§ Exercise: If a line of the listing contains the string "poster", return that line.

§ Records for the exercise:
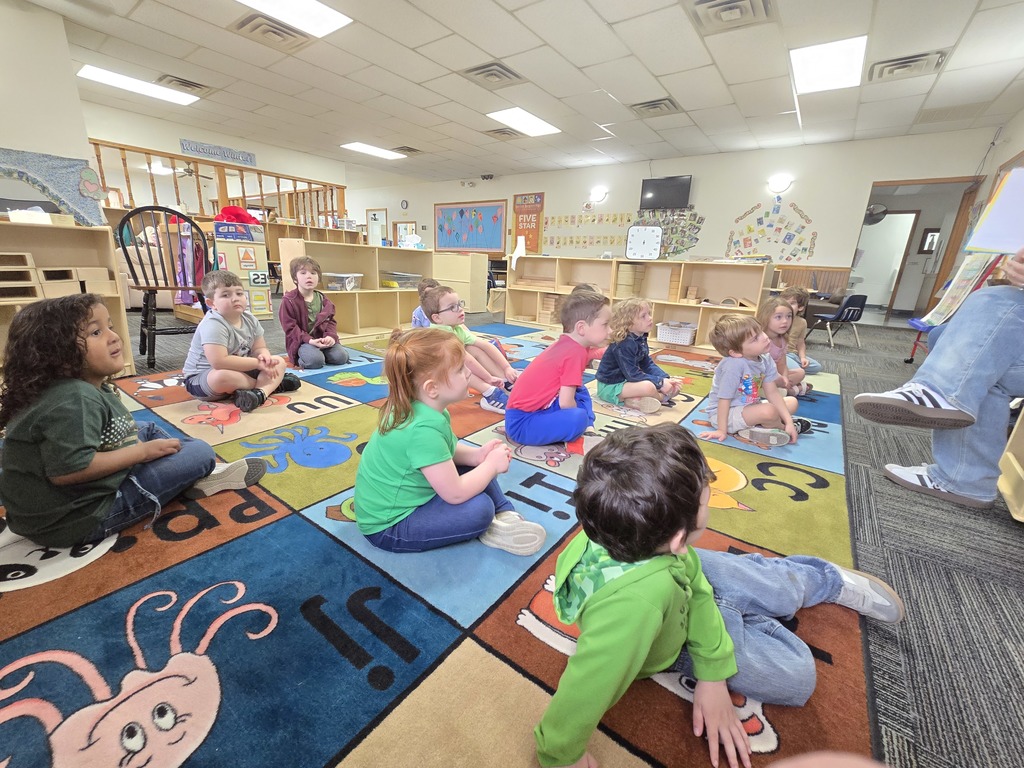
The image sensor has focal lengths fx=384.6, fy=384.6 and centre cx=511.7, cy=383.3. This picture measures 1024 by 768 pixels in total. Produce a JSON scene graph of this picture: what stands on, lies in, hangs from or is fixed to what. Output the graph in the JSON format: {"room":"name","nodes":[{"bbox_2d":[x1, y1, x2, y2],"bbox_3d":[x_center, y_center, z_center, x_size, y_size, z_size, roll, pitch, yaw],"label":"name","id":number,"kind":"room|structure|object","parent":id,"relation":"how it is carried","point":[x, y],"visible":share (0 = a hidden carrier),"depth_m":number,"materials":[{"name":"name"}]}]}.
{"room":"classroom","nodes":[
{"label":"classroom","id":0,"kind":"room"},
{"bbox_2d":[0,1,92,203],"bbox_3d":[-4.883,-1.492,2.418,0.468,2.664,3.295,14,21,34],"label":"left wall","id":1,"kind":"structure","parent":0,"point":[34,143],"depth_m":3.16,"materials":[{"name":"white paint"}]},
{"bbox_2d":[0,148,105,227],"bbox_3d":[-3.911,-1.521,2.960,0.075,0.568,1.165,14,21,34],"label":"fabric","id":2,"kind":"object","parent":1,"relation":"attached to","point":[62,177],"visible":0.98,"depth_m":3.15,"materials":[{"name":"blue fabric"}]},
{"bbox_2d":[85,100,347,222],"bbox_3d":[-5.066,-2.932,6.767,0.137,2.547,4.462,14,21,34],"label":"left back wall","id":3,"kind":"structure","parent":0,"point":[257,151],"depth_m":6.24,"materials":[{"name":"paint"}]},
{"bbox_2d":[179,138,256,165],"bbox_3d":[-4.729,-3.737,6.232,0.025,0.171,1.074,14,21,34],"label":"wall sign","id":4,"kind":"object","parent":3,"relation":"attached to","point":[206,151],"visible":0.99,"depth_m":6.19,"materials":[{"name":"blue"}]},
{"bbox_2d":[88,140,350,228],"bbox_3d":[-5.119,-2.812,6.838,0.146,2.127,4.466,14,21,34],"label":"wooden railing","id":5,"kind":"object","parent":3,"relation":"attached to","point":[261,194],"visible":0.46,"depth_m":6.63,"materials":[{"name":"brown wood"}]},
{"bbox_2d":[30,5,1023,190],"bbox_3d":[-1.072,-3.333,4.207,13.033,0.120,11.720,14,21,34],"label":"ceiling","id":6,"kind":"structure","parent":0,"point":[607,87],"depth_m":3.93,"materials":[{"name":"white tile"}]},
{"bbox_2d":[76,65,198,105],"bbox_3d":[-4.564,-3.646,4.728,0.637,0.039,1.063,14,21,34],"label":"ceiling light","id":7,"kind":"object","parent":6,"relation":"in","point":[94,72],"visible":0.96,"depth_m":4.66,"materials":[{"name":"white plastic"}]},
{"bbox_2d":[155,74,211,94],"bbox_3d":[-3.794,-3.471,4.479,0.434,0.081,0.464,14,21,34],"label":"ceiling vent","id":8,"kind":"object","parent":6,"relation":"in","point":[177,80],"visible":0.96,"depth_m":4.42,"materials":[{"name":"metal"}]},
{"bbox_2d":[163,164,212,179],"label":"ceiling fan","id":9,"kind":"object","parent":6,"relation":"hanging from","point":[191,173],"visible":0.69,"depth_m":8.11,"materials":[{"name":"metal"}]},
{"bbox_2d":[230,14,311,50],"bbox_3d":[-2.059,-3.002,3.302,0.448,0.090,0.470,14,21,34],"label":"ceiling vent","id":10,"kind":"object","parent":6,"relation":"in","point":[266,31],"visible":0.98,"depth_m":3.26,"materials":[{"name":"metal"}]},
{"bbox_2d":[235,0,352,38],"bbox_3d":[-1.734,-2.825,2.781,0.618,0.049,0.894,14,21,34],"label":"ceiling light","id":11,"kind":"object","parent":6,"relation":"in","point":[331,18],"visible":0.98,"depth_m":3.00,"materials":[{"name":"white plastic"}]},
{"bbox_2d":[341,141,405,159],"bbox_3d":[-2.657,-4.487,7.422,0.667,0.035,1.069,14,21,34],"label":"ceiling light","id":12,"kind":"object","parent":6,"relation":"in","point":[363,149],"visible":0.99,"depth_m":7.34,"materials":[{"name":"white plastic"}]},
{"bbox_2d":[391,145,422,154],"bbox_3d":[-1.906,-4.226,6.967,0.436,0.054,0.444,14,21,34],"label":"ceiling vent","id":13,"kind":"object","parent":6,"relation":"in","point":[408,149],"visible":0.99,"depth_m":6.92,"materials":[{"name":"metal"}]},
{"bbox_2d":[459,62,525,88],"bbox_3d":[-0.201,-3.142,3.938,0.469,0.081,0.498,14,21,34],"label":"ceiling vent","id":14,"kind":"object","parent":6,"relation":"in","point":[482,72],"visible":0.99,"depth_m":3.89,"materials":[{"name":"metal"}]},
{"bbox_2d":[482,127,522,139],"bbox_3d":[-0.141,-3.772,5.806,0.435,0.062,0.459,14,21,34],"label":"ceiling vent","id":15,"kind":"object","parent":6,"relation":"in","point":[501,132],"visible":0.97,"depth_m":5.75,"materials":[{"name":"metal"}]},
{"bbox_2d":[486,107,562,136],"bbox_3d":[0.180,-3.698,5.443,0.675,0.028,0.922,14,21,34],"label":"ceiling light","id":16,"kind":"object","parent":6,"relation":"in","point":[539,125],"visible":0.99,"depth_m":5.39,"materials":[{"name":"white plastic"}]},
{"bbox_2d":[630,98,681,116],"bbox_3d":[1.733,-3.330,4.658,0.492,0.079,0.461,14,21,34],"label":"ceiling vent","id":17,"kind":"object","parent":6,"relation":"in","point":[656,104],"visible":0.99,"depth_m":4.61,"materials":[{"name":"metal"}]},
{"bbox_2d":[686,0,774,33],"bbox_3d":[1.594,-2.711,2.777,0.500,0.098,0.483,14,21,34],"label":"ceiling vent","id":18,"kind":"object","parent":6,"relation":"in","point":[745,3],"visible":0.98,"depth_m":2.81,"materials":[{"name":"metal"}]},
{"bbox_2d":[790,36,867,93],"bbox_3d":[2.933,-2.966,3.592,0.517,0.030,0.775,14,21,34],"label":"ceiling light","id":19,"kind":"object","parent":6,"relation":"in","point":[838,57],"visible":0.99,"depth_m":3.53,"materials":[{"name":"white plastic"}]},
{"bbox_2d":[869,50,946,81],"bbox_3d":[3.612,-2.908,3.545,0.477,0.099,0.444,14,21,34],"label":"ceiling vent","id":20,"kind":"object","parent":6,"relation":"in","point":[897,63],"visible":0.99,"depth_m":3.49,"materials":[{"name":"metal"}]},
{"bbox_2d":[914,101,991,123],"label":"ceiling vent","id":21,"kind":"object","parent":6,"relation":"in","point":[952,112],"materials":[{"name":"beige metal"}]},
{"bbox_2d":[69,300,1023,767],"bbox_3d":[-1.618,-0.660,5.063,12.847,0.109,12.163,14,21,34],"label":"carpet floor","id":22,"kind":"structure","parent":0,"point":[887,530],"depth_m":1.17,"materials":[{"name":"grey carpet"}]},
{"bbox_2d":[0,218,133,376],"bbox_3d":[-3.301,-0.459,2.302,0.454,1.001,1.339,14,21,34],"label":"wooden shelf","id":23,"kind":"object","parent":22,"relation":"on","point":[41,229],"visible":0.55,"depth_m":2.58,"materials":[{"name":"brown wood"}]},
{"bbox_2d":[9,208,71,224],"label":"box","id":24,"kind":"object","parent":23,"relation":"on","point":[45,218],"visible":0.87,"depth_m":2.48,"materials":[{"name":"white"}]},
{"bbox_2d":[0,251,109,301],"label":"blocks","id":25,"kind":"object","parent":23,"relation":"in","point":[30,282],"visible":0.86,"depth_m":2.44,"materials":[{"name":"brown wood"}]},
{"bbox_2d":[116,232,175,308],"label":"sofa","id":26,"kind":"object","parent":22,"relation":"on","point":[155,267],"visible":0.3,"depth_m":4.96,"materials":[{"name":"fabric"}]},
{"bbox_2d":[116,204,209,372],"bbox_3d":[-2.666,-0.733,3.009,0.528,1.156,0.561,-12,22,-38],"label":"black chair","id":27,"kind":"object","parent":22,"relation":"on","point":[121,235],"visible":0.79,"depth_m":2.90,"materials":[{"name":"black wood"}]},
{"bbox_2d":[213,221,272,317],"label":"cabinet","id":28,"kind":"object","parent":22,"relation":"on","point":[232,263],"visible":0.62,"depth_m":3.75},
{"bbox_2d":[214,205,258,223],"bbox_3d":[-2.732,-1.654,3.830,0.342,0.182,0.345,14,21,34],"label":"red cloth","id":29,"kind":"object","parent":28,"relation":"on","point":[232,209],"visible":0.73,"depth_m":3.74,"materials":[{"name":"red fabric"}]},
{"bbox_2d":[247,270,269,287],"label":"number sign","id":30,"kind":"object","parent":28,"relation":"attached to","point":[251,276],"visible":0.99,"depth_m":3.80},
{"bbox_2d":[264,220,365,255],"bbox_3d":[-4.040,-2.544,7.880,0.551,1.323,2.036,14,21,34],"label":"wooden shelf","id":31,"kind":"object","parent":22,"relation":"on","point":[293,229],"visible":0.34,"depth_m":7.60,"materials":[{"name":"brown wood"}]},
{"bbox_2d":[275,238,478,337],"bbox_3d":[-1.452,-1.115,4.587,0.659,0.890,2.272,14,21,34],"label":"low bookshelf","id":32,"kind":"object","parent":22,"relation":"on","point":[439,278],"visible":0.67,"depth_m":4.33,"materials":[{"name":"brown wood"}]},
{"bbox_2d":[321,272,362,290],"bbox_3d":[-1.900,-1.128,4.282,0.324,0.165,0.393,14,21,34],"label":"plastic bin","id":33,"kind":"object","parent":32,"relation":"in","point":[331,287],"visible":0.93,"depth_m":4.19,"materials":[{"name":"clear plastic"}]},
{"bbox_2d":[380,270,422,288],"bbox_3d":[-1.416,-1.315,4.880,0.370,0.168,0.479,14,21,34],"label":"plastic bin","id":34,"kind":"object","parent":32,"relation":"in","point":[416,278],"visible":0.9,"depth_m":4.76,"materials":[{"name":"clear plastic"}]},
{"bbox_2d":[0,325,871,767],"bbox_3d":[-0.359,0.137,2.435,4.045,0.015,5.000,14,21,34],"label":"rug","id":35,"kind":"object","parent":22,"relation":"on","point":[249,584],"visible":0.81,"depth_m":1.03,"materials":[{"name":"carpet"}]},
{"bbox_2d":[0,290,271,546],"bbox_3d":[-1.249,0.101,1.237,0.496,0.761,0.510,7,18,17],"label":"child","id":36,"kind":"object","parent":35,"relation":"on","point":[92,454],"visible":0.99,"depth_m":1.10},
{"bbox_2d":[182,269,298,413],"bbox_3d":[-1.618,-0.258,2.255,0.470,0.768,0.460,7,18,15],"label":"child","id":37,"kind":"object","parent":35,"relation":"on","point":[210,379],"visible":1,"depth_m":2.17},
{"bbox_2d":[277,255,348,367],"bbox_3d":[-1.582,-0.548,3.039,0.423,0.825,0.441,-9,21,-33],"label":"child","id":38,"kind":"object","parent":35,"relation":"on","point":[299,308],"visible":1,"depth_m":2.97},
{"bbox_2d":[410,279,440,327],"bbox_3d":[-0.712,-0.573,3.461,0.358,0.656,0.353,14,21,34],"label":"child","id":39,"kind":"object","parent":35,"relation":"on","point":[416,319],"visible":0.31,"depth_m":3.39},
{"bbox_2d":[353,329,545,556],"bbox_3d":[-0.237,0.176,1.261,0.519,0.666,0.449,14,21,34],"label":"child","id":40,"kind":"object","parent":35,"relation":"on","point":[448,500],"visible":0.99,"depth_m":1.15},
{"bbox_2d":[419,282,518,412],"bbox_3d":[-0.281,-0.242,2.406,0.484,0.734,0.447,14,21,34],"label":"child","id":41,"kind":"object","parent":35,"relation":"on","point":[452,315],"visible":0.67,"depth_m":2.32},
{"bbox_2d":[505,288,608,446],"bbox_3d":[0.248,-0.073,1.941,0.495,0.757,0.435,-14,23,-41],"label":"child","id":42,"kind":"object","parent":35,"relation":"on","point":[537,403],"visible":1,"depth_m":1.83},
{"bbox_2d":[598,296,683,412],"bbox_3d":[0.804,-0.182,2.437,0.405,0.679,0.438,-9,20,-31],"label":"child","id":43,"kind":"object","parent":35,"relation":"on","point":[654,384],"visible":0.98,"depth_m":2.37},
{"bbox_2d":[536,423,898,764],"bbox_3d":[0.404,0.400,0.822,0.632,0.635,0.494,-3,18,-17],"label":"child","id":44,"kind":"object","parent":35,"relation":"on","point":[649,560],"visible":0.98,"depth_m":0.72},
{"bbox_2d":[700,312,806,446],"bbox_3d":[1.276,-0.021,2.051,0.405,0.662,0.413,-3,18,-16],"label":"child","id":45,"kind":"object","parent":35,"relation":"on","point":[730,364],"visible":0.96,"depth_m":2.00},
{"bbox_2d":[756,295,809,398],"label":"child","id":46,"kind":"object","parent":35,"relation":"on","point":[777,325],"visible":0.52,"depth_m":2.52},
{"bbox_2d":[774,283,821,380],"bbox_3d":[2.177,-0.376,3.034,0.390,0.767,0.405,-5,19,-22],"label":"child","id":47,"kind":"object","parent":35,"relation":"on","point":[817,366],"visible":0.49,"depth_m":2.98},
{"bbox_2d":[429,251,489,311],"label":"cabinet","id":48,"kind":"object","parent":22,"relation":"on","point":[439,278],"visible":0.6,"depth_m":6.23,"materials":[{"name":"wood"}]},
{"bbox_2d":[502,256,771,350],"bbox_3d":[1.324,-1.062,4.879,3.175,0.912,0.467,14,21,34],"label":"low bookshelf","id":49,"kind":"object","parent":22,"relation":"on","point":[700,308],"visible":0.62,"depth_m":4.63,"materials":[{"name":"brown wood"}]},
{"bbox_2d":[510,236,525,268],"bbox_3d":[0.101,-1.876,5.501,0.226,0.443,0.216,14,21,34],"label":"paper","id":50,"kind":"object","parent":49,"relation":"on","point":[520,242],"visible":0.97,"depth_m":5.45,"materials":[{"name":"white paper"}]},
{"bbox_2d":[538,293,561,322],"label":"wooden blocks","id":51,"kind":"object","parent":49,"relation":"in","point":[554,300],"visible":0.68,"depth_m":5.45,"materials":[{"name":"brown wood"}]},
{"bbox_2d":[616,263,644,296],"bbox_3d":[1.443,-1.245,4.818,0.264,0.465,0.318,14,21,34],"label":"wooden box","id":52,"kind":"object","parent":49,"relation":"in","point":[624,282],"visible":0.82,"depth_m":4.70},
{"bbox_2d":[626,224,662,259],"bbox_3d":[1.545,-1.654,4.515,0.399,0.368,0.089,8,18,20],"label":"clock","id":53,"kind":"object","parent":49,"relation":"on","point":[654,248],"visible":1,"depth_m":4.48,"materials":[{"name":"white plastic"}]},
{"bbox_2d":[656,320,697,345],"bbox_3d":[1.919,-0.598,4.476,0.415,0.215,0.348,14,21,34],"label":"white basket","id":54,"kind":"object","parent":49,"relation":"in","point":[687,336],"visible":0.98,"depth_m":4.37,"materials":[{"name":"white plastic"}]},
{"bbox_2d":[807,293,866,347],"bbox_3d":[4.086,-0.806,4.853,0.447,0.610,0.460,-1,17,-8],"label":"blue chair","id":55,"kind":"object","parent":22,"relation":"on","point":[840,315],"visible":0.96,"depth_m":4.68,"materials":[{"name":"plastic"}]},
{"bbox_2d":[904,316,934,363],"bbox_3d":[4.243,-0.533,3.679,0.548,0.801,0.574,14,21,34],"label":"blue chair","id":56,"kind":"object","parent":22,"relation":"on","point":[919,338],"visible":0.33,"depth_m":3.88,"materials":[{"name":"plastic"}]},
{"bbox_2d":[856,242,1023,513],"bbox_3d":[2.007,-0.353,1.318,0.834,1.705,0.944,-10,21,-35],"label":"person","id":57,"kind":"object","parent":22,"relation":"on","point":[982,343],"visible":0.91,"depth_m":1.45},
{"bbox_2d":[920,249,999,328],"bbox_3d":[3.573,-0.777,3.085,0.235,0.653,0.428,14,21,34],"label":"picture book","id":58,"kind":"object","parent":57,"relation":"in","point":[959,291],"visible":0.63,"depth_m":3.06,"materials":[{"name":"paper"}]},
{"bbox_2d":[964,166,1023,255],"bbox_3d":[1.822,-0.558,1.241,0.358,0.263,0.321,14,21,34],"label":"paper","id":59,"kind":"object","parent":57,"relation":"in","point":[984,244],"visible":0.97,"depth_m":1.33,"materials":[{"name":"paper"}]},
{"bbox_2d":[997,405,1023,521],"bbox_3d":[2.098,0.295,1.175,0.546,0.625,0.677,14,21,34],"label":"chair","id":60,"kind":"object","parent":22,"relation":"on","point":[1010,454],"visible":0.94,"depth_m":1.53,"materials":[{"name":"wood"}]},
{"bbox_2d":[350,128,1001,307],"bbox_3d":[0.818,-3.375,9.063,13.806,2.794,0.180,14,21,34],"label":"back wall","id":61,"kind":"structure","parent":0,"point":[711,218],"depth_m":6.65,"materials":[{"name":"white paint"}]},
{"bbox_2d":[366,208,388,246],"bbox_3d":[-4.140,-4.305,11.923,0.977,1.910,0.121,14,21,34],"label":"door","id":62,"kind":"structure","parent":61,"relation":"in","point":[369,224],"depth_m":11.75,"materials":[{"name":"white"}]},
{"bbox_2d":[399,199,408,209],"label":"wall clock","id":63,"kind":"object","parent":61,"relation":"attached to","point":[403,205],"visible":0.98,"depth_m":10.24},
{"bbox_2d":[394,221,418,246],"bbox_3d":[-3.037,-4.004,11.077,0.878,1.209,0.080,14,21,34],"label":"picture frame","id":64,"kind":"structure","parent":61,"relation":"attached to","point":[410,224],"depth_m":10.99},
{"bbox_2d":[434,199,507,252],"bbox_3d":[-1.116,-4.005,9.863,2.259,1.263,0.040,14,21,34],"label":"bulletin board","id":65,"kind":"object","parent":61,"relation":"attached to","point":[490,207],"visible":0.99,"depth_m":9.80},
{"bbox_2d":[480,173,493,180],"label":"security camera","id":66,"kind":"object","parent":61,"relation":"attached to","point":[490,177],"visible":0.99,"depth_m":8.73,"materials":[{"name":"black"}]},
{"bbox_2d":[512,191,543,253],"bbox_3d":[0.355,-3.618,8.832,0.779,1.388,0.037,14,21,34],"label":"poster","id":67,"kind":"object","parent":61,"relation":"attached to","point":[524,198],"visible":0.89,"depth_m":8.78,"materials":[{"name":"orange paper"}]},
{"bbox_2d":[546,211,635,250],"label":"alphabet cards","id":68,"kind":"object","parent":61,"relation":"attached to","point":[615,218],"visible":0.92,"depth_m":8.18,"materials":[{"name":"paper"}]},
{"bbox_2d":[589,187,607,202],"bbox_3d":[1.714,-3.754,7.679,0.360,0.212,0.178,14,21,34],"label":"wall lamp","id":69,"kind":"object","parent":61,"relation":"attached to","point":[598,192],"visible":0.98,"depth_m":7.63,"materials":[{"name":"white"}]},
{"bbox_2d":[639,175,691,209],"bbox_3d":[2.823,-3.507,7.087,0.861,0.526,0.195,14,21,34],"label":"television","id":70,"kind":"object","parent":61,"relation":"attached to","point":[673,192],"visible":0.99,"depth_m":7.00,"materials":[{"name":"black plastic"}]},
{"bbox_2d":[631,209,704,257],"bbox_3d":[2.889,-2.848,7.294,1.396,0.942,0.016,14,21,34],"label":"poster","id":71,"kind":"object","parent":61,"relation":"attached to","point":[698,222],"visible":0.68,"depth_m":7.20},
{"bbox_2d":[724,197,818,262],"bbox_3d":[4.367,-2.581,6.491,1.288,1.012,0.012,14,21,34],"label":"wall display","id":72,"kind":"object","parent":61,"relation":"attached to","point":[808,220],"visible":0.99,"depth_m":6.47,"materials":[{"name":"multicoloured paper"}]},
{"bbox_2d":[767,174,792,193],"bbox_3d":[4.233,-3.168,6.105,0.330,0.208,0.161,14,21,34],"label":"wall lamp","id":73,"kind":"object","parent":61,"relation":"attached to","point":[779,186],"visible":0.98,"depth_m":6.07,"materials":[{"name":"white"}]},
{"bbox_2d":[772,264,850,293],"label":"wainscot","id":74,"kind":"structure","parent":61,"relation":"attached to","point":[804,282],"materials":[{"name":"brown wood"}]},
{"bbox_2d":[853,176,983,323],"bbox_3d":[6.085,-1.963,6.005,1.468,2.137,0.759,14,21,34],"label":"doorway","id":75,"kind":"object","parent":61,"relation":"in","point":[889,181],"visible":0.61,"depth_m":5.85,"materials":[{"name":"brown"}]},
{"bbox_2d":[863,203,886,224],"bbox_3d":[6.345,-2.980,6.753,0.372,0.329,0.154,14,21,34],"label":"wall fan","id":76,"kind":"object","parent":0,"point":[874,209],"visible":0.73,"depth_m":6.72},
{"bbox_2d":[919,227,940,253],"bbox_3d":[8.402,-2.842,7.710,0.296,0.497,0.048,14,21,34],"label":"picture frame","id":77,"kind":"object","parent":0,"point":[933,235],"visible":0.92,"depth_m":7.72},
{"bbox_2d":[969,110,1023,262],"bbox_3d":[4.262,-1.205,2.434,0.158,2.756,8.687,14,21,34],"label":"right wall","id":78,"kind":"structure","parent":0,"point":[1012,151],"depth_m":4.86,"materials":[{"name":"paint"}]},
{"label":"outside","id":79,"kind":"structure","parent":0,"visible":0},
{"bbox_2d":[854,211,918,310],"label":"door","id":80,"kind":"structure","parent":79,"point":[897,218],"depth_m":8.45,"materials":[{"name":"white"}]}
]}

§ Your solution:
{"bbox_2d":[512,191,543,253],"bbox_3d":[0.355,-3.618,8.832,0.779,1.388,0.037,14,21,34],"label":"poster","id":67,"kind":"object","parent":61,"relation":"attached to","point":[524,198],"visible":0.89,"depth_m":8.78,"materials":[{"name":"orange paper"}]},
{"bbox_2d":[631,209,704,257],"bbox_3d":[2.889,-2.848,7.294,1.396,0.942,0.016,14,21,34],"label":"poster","id":71,"kind":"object","parent":61,"relation":"attached to","point":[698,222],"visible":0.68,"depth_m":7.20},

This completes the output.